One of the experiments presented (that illustrates how consumers are not good at reporting how they feel, think or behave) consisted in projecting on a screen inside the fMRI machine images with cigarette packaging that contained health warning labels. The results of scanning a group of smokers were unexpected: the warning labels stimulate an area of the brain (nucleus accumbens) that lights up when people are craving something. So, the messages and images that aimed scaring smokers in order to reduce cancer rates and save lives, actually encourages them to light their cigarettes and this way they became a marketing tool, although the subjects of the study said that they were concerned about the labels and the negative health consequences. The conclusion of the study captures the fact that participants in the study were hindered by the effects of smoking on their body and felt guilty to see those images and messages, as the brain perceived this as a desire and the conscious could not detect the difference, the author making an analogy between these results and how people act in terms of superstitions.
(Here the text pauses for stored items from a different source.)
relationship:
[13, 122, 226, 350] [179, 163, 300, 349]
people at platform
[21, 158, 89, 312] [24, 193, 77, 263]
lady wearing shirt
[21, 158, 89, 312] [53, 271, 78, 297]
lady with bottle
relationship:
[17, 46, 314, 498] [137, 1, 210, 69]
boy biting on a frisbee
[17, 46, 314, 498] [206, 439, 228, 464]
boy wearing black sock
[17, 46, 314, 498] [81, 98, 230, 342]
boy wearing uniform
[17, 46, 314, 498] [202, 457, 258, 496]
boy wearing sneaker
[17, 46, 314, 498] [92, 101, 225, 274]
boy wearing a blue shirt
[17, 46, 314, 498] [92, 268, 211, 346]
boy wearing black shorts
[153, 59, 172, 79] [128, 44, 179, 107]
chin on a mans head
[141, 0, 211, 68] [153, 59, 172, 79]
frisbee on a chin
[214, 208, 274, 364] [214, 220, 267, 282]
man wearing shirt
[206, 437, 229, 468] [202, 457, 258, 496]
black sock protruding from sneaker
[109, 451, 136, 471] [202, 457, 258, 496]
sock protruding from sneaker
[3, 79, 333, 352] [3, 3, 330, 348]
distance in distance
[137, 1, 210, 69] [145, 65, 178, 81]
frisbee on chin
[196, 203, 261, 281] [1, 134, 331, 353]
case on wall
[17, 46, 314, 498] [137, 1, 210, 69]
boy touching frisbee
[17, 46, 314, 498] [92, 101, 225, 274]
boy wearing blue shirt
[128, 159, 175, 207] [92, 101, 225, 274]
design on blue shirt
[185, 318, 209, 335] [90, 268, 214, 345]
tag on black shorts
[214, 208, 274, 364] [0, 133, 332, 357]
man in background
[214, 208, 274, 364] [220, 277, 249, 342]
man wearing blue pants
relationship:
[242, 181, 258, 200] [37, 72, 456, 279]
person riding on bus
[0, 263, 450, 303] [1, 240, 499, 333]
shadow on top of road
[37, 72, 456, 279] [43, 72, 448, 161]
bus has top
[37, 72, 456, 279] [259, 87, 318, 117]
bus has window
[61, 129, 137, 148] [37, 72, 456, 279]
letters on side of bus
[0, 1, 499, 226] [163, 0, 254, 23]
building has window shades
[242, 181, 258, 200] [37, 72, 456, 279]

These are just some aspects of one of the experiments presented, the book captures many interesting studies on the influence of perfume (and how to determine whether an image matches a certain perfume), sound and taste, on an increased activity in specific cortical areas and on consumer decisions, subliminal advertising, the correspondence between religion and branding, product placement, the influence of fear, disassembling a brand or the importance of somatic markers. Also, one chapter explains how to determine which products engage attention using neuroimaging. Some of the results include: indirect advertising can be more effective than direct advertising, strong brands can activate the same brain centers as do religious topics, negative messages (for example, anti-smoking ads) can activate desires just as easily as positive ones.
If you are a consumer, this easy and captivating book will make you more aware of you decision-making process while buying. If you are interested in marketing, you will find new ways of building your strategies and products that consumers want.